Revision tracking records:
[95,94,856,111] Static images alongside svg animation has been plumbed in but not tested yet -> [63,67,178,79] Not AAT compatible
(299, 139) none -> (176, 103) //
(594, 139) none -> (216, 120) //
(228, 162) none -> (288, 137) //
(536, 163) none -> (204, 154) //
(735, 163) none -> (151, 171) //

### How to complete this task
All lines from the one that contains "(228, 162) none -> (288, 137) //" to the last line above must be given again exactly, with both included and nothing added.

### Completed exercise
(228, 162) none -> (288, 137) //
(536, 163) none -> (204, 154) //
(735, 163) none -> (151, 171) //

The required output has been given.